Stored data entries
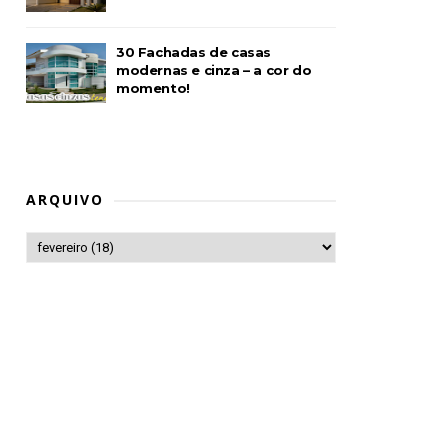
30 Fachadas de casas
modernas e cinza – a cor do
momento!
ARQUIVO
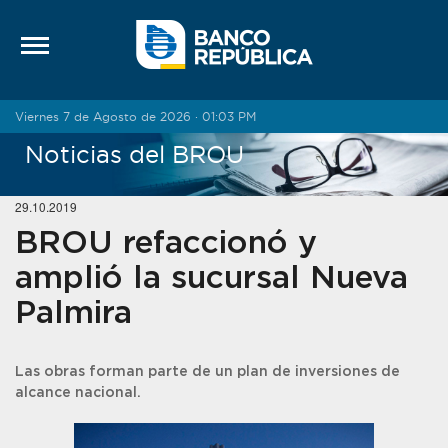
Saltar al contenido
Viernes 7 de Agosto de 2026 · 01:03 PM
Noticias del BROU
29.10.2019
BROU refaccionó y
amplió la sucursal Nueva
Palmira
Las obras forman parte de un plan de inversiones de
alcance nacional.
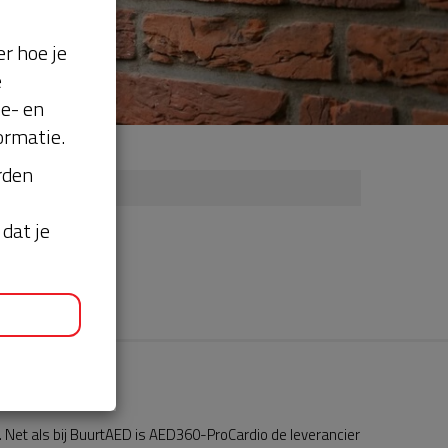
r hoe je
e
se- en
ormatie.
orden
dat je
Net als bij BuurtAED is AED360-ProCardio de leverancier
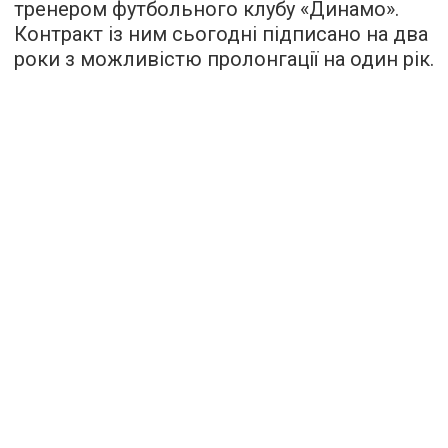
тренером футбольного клубу «Динамо».
Контракт із ним сьогодні підписано на два
роки з можливістю пролонгації на один рік.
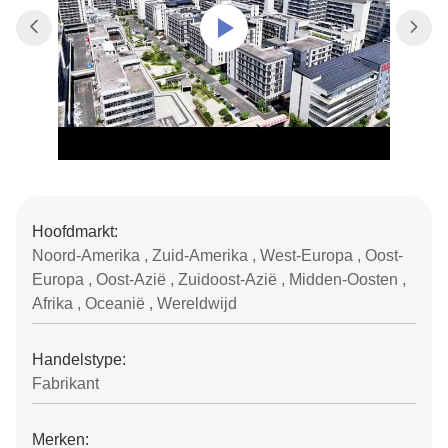
Hoofdmarkt:
Noord-Amerika , Zuid-Amerika , West-Europa , Oost-
Europa , Oost-Azië , Zuidoost-Azië , Midden-Oosten ,
Afrika , Oceanië , Wereldwijd
Handelstype:
Fabrikant
Merken:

• _THE TASK_
Copy exactly the lines from the line that has "Las obras forman" through the last line of the entries above, inclusive, and no others. Pictures do not go in the copy.

• _EXERCISE SOLUTION_
Las obras forman parte de un plan de inversiones de
alcance nacional.
r hoe je
e
se- en
ormatie.
orden
dat je
Net als bij BuurtAED is AED360-ProCardio de leverancier
тренером футбольного клубу «Динамо».
Контракт із ним сьогодні підписано на два
роки з можливістю пролонгації на один рік.
Hoofdmarkt:
Noord-Amerika , Zuid-Amerika , West-Europa , Oost-
Europa , Oost-Azië , Zuidoost-Azië , Midden-Oosten ,
Afrika , Oceanië , Wereldwijd
Handelstype:
Fabrikant
Merken:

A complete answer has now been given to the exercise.